On the other hand, there are situations in which some organisational processes need to consume new data, for example, regulatory reports to which information would have to be added if a new system is deployed. Traditionally this would involve the need to modify the process that generates the regulatory report to add the data from the new system.

One of the most useful tools to carry out these tasks is the Metadata, which provides the means for identifying, defining, and classifying data within subject areas and enabling users and technologists to manage the context and the content in information systems. The problem is that in most organisations they are either not available or very poor. Fortunately, organisations are increasingly aware of their usefulness and launch projects and even programmes to have the necessary Metadata for a robust base on which data analysts can work, and also to develop processes that generate information dynamically without the need for new software deployments.

The main change that these organisations face are:

Improving the governance: in some organisations there is not a clear definition of processes to manage the information they handle. There is not a single point of view of information, there are no definitions of the different fields in the databases and sometimes it is not clear who is the owner of the data managed by an application. As a consequence, it is difficult to find data, there could be duplicated data, some reports could be incomplete and in general, the organisation does not control its own information, which is a very high risk.

At the end of the day, the governance of the metadata needs to help the organisation to be aware of all the information they have, and to understand the impact of adding new information or new applications into the organisation.

Improving the metadata itself: it is very rare to find an organisation that has defined and identified all the metadata they need for their operations. So there is a lack of knowledge on the information they handle. To improve this situation, that can be done while the governance is defined, they should identify which metadata will be needed and create an inventory of all of them.

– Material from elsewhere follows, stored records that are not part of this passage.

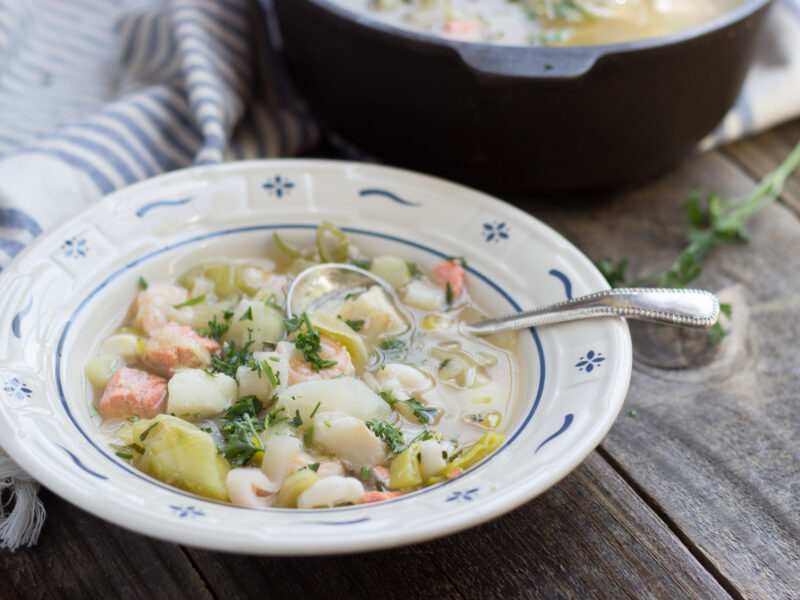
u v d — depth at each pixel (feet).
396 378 1.57
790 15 2.26
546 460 1.38
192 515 1.31
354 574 1.44
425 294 1.71
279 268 1.78
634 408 1.68
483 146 1.90
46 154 1.88
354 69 1.90
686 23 2.05
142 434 1.43
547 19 2.06
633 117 1.87
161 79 2.23
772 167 2.18
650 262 1.96
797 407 1.69
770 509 1.54
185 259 1.74
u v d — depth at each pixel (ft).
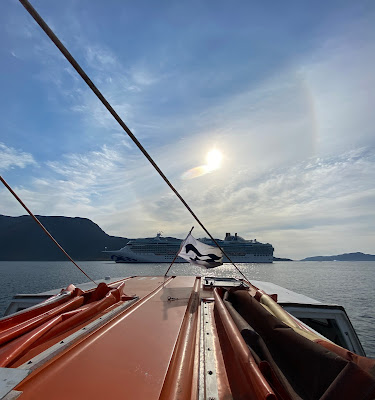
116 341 11.82
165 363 9.91
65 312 14.38
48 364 9.35
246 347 9.19
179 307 18.38
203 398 8.05
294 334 9.39
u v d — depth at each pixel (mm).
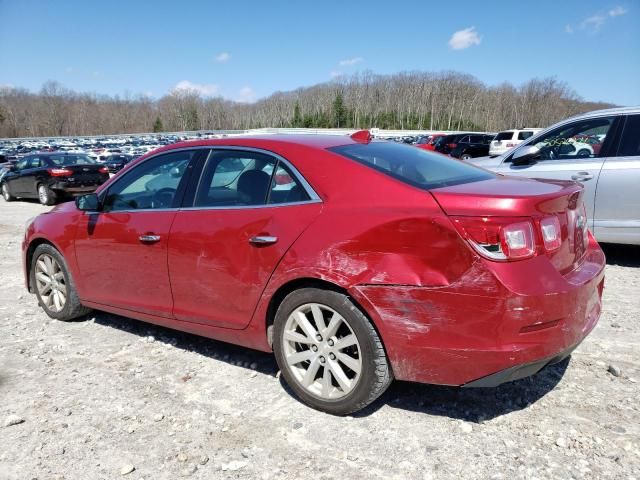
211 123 145375
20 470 2658
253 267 3229
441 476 2533
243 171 3463
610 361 3662
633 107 6051
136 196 4066
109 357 3979
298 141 3406
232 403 3266
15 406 3270
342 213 2945
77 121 134875
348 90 132125
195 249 3518
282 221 3135
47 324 4730
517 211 2596
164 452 2785
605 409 3062
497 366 2600
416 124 118875
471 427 2928
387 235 2766
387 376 2898
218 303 3475
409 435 2875
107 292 4262
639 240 5930
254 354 3984
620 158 5973
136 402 3297
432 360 2723
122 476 2604
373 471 2586
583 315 2834
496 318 2557
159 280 3801
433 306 2662
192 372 3703
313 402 3125
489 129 120688
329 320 3055
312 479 2545
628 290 5227
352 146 3430
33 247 4938
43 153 16109
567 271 2918
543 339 2613
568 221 2963
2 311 5117
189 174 3746
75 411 3203
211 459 2721
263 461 2689
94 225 4234
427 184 2945
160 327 4594
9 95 131250
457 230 2611
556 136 6523
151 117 142500
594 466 2568
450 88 125562
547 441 2781
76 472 2639
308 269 2961
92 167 15695
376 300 2777
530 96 117938
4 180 16531
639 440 2758
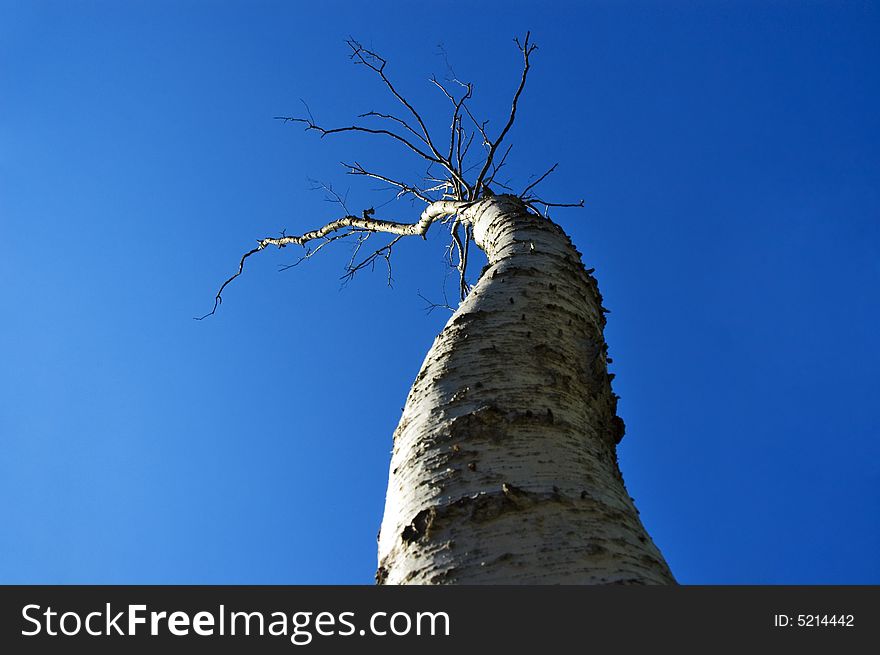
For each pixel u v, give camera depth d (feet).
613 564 7.88
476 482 9.01
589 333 13.65
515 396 10.53
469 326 12.44
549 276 14.73
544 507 8.46
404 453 10.30
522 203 21.18
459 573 7.79
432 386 11.18
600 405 12.24
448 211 25.35
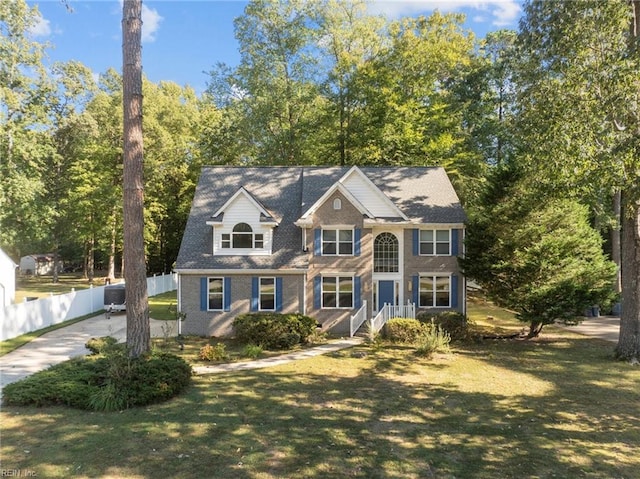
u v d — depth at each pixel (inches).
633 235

As part of this metadata inventory, it is important to describe the way to get the value of those metadata. Unfortunately there are some cases where you may know which metadata you need, but you do not know the values to populate those metadata. In these cases a deeper analysis is needed to realise the best way to get the values.

The more basic approach in this case, is to get the knowledge from an expert in the domain so they can manually set up the values. The problem is that, in general it is difficult to find an expert and it is a high time consuming.

Another option is to infer the values based on the information existing in the fields under analysis. For example, if you want to know the data type of a field, you can run some comparisons to determine whether are dates, string, numbers, … And a more sophisticated option is to use Machine Learning processes to find out those values.

Improving the understanding: Once the organisation has a clear view of the metadata and the data they have, it is very useful to build a semantic layer or and ontology on top of that to allow seeing across the whole organisation in a homogeneous way.

By addressing these challenges the organisation will soon see many benefits and realise how worthy is this investment.